WORK INSTRUCTION A.
In the review of Her Fearful Symmetry, which cemetery does the aunt's flat overlook?
WORK INSTRUCTION B.
Say whether each statement agrees with the review of Her Fearful Symmetry, quoting the review's deciding words: (i) the reviewer enjoyed The Time Traveller's Wife; (ii) the twins are keen to go to college; (iii) the crossword setter lives below the twins.

SELECTED EXCERPT.
——

Her Fearful Symmetry is Audrey Niffenegger’s follow up novel to The Time Traveller’s Wife, the latter I really enjoyed despite the rather Doctor Who like plot. Her Fearful Symmetry has the same other world type of feel – bloodless looking main characters, a creepy setting in an old mansion next to one of the most famous cemeteries in London, and a ghost. During 19th century London, all things macabre were very fashionable and Highgate Cemetery, which is the cemetery in the book, was a popular place to “take the air” at the time. Her Fearful Symmetry seems to have absorbed some of this spookiness.
For those not familiar with the story, here’s a little synopsis from the Random House website:
Julia and Valentina Poole are normal American teenagers – normal, at least, for identical ‘mirror’ twins who have no interest in college or jobs or possibly anything outside their cozy suburban home. But everything changes when they receive notice that an aunt whom they didn’t know existed has died and left them her flat in an apartment block overlooking Highgate Cemetery in London. They feel that at last their own lives can begin ... but have no idea that they’ve been summoned into a tangle of fraying lives, from the obsessive-compulsive crossword setter who lives above them to their aunt’s mysterious and elusive lover who lives below them, and even to their aunt herself, who never got over her estrangement from the twins’ mother – and who can’t even seem to quite leave her flat....For me, the most interesting aspect of the novel is the characters. The two main characters, Valentina and Julia, did not appeal to me at the beginning of the book as I didn’t find them particularly believable and not very likeable. They are American from a middle class family but have no ambition for education or employment. Very un-American. They are also twins and initially I thought that Niffenegger portrayed them in a stereotypical way; they dress the same, never do anything without the other, and generally act like one person. As the story progressed I realised that the relationship between the twins wasn’t the symbiotic one that is most often portrayed, but a suffocating one which would have far more sinister implications. I still didn’t like them, but they became part of a greater theme in the novel - that of obsession. I felt that this theme complimented the spookiness of the other aspects of the novel, and thus, Niffenegger made me believe in the unbelievable, without feeling that it didn’t fit.

——

DATASET ENTRIES.
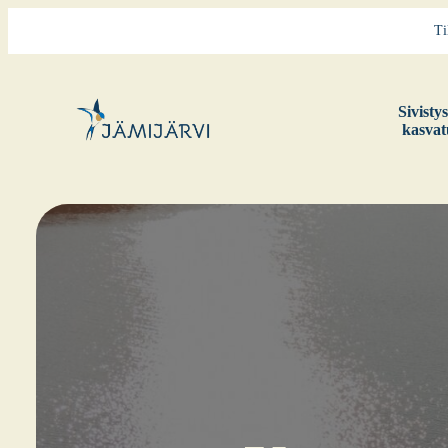
Ti
Sivis­ty
kas­va­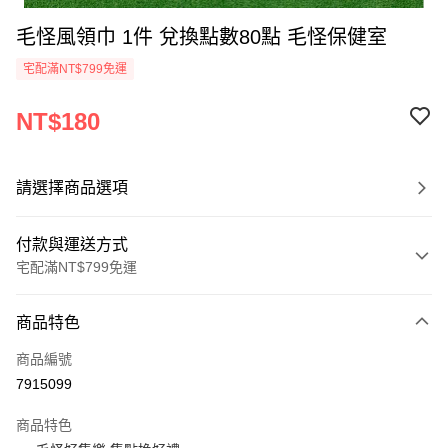
毛怪風領巾 1件 兌換點數80點 毛怪保健室
宅配滿NT$799免運
NT$180
請選擇商品選項
付款與運送方式
宅配滿NT$799免運
付款方式
商品特色
信用卡一次付款
商品編號
Apple Pay
7915099
街口支付
商品特色
悠遊付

——

WRITTEN RESPONSE A.
Highgate Cemetery in London.

WRITTEN RESPONSE B.
(i) Yes: "the latter I really enjoyed despite the rather Doctor Who like plot"
(ii) No: "who have no interest in college or jobs"
(iii) No: "the obsessive-compulsive crossword setter who lives above them"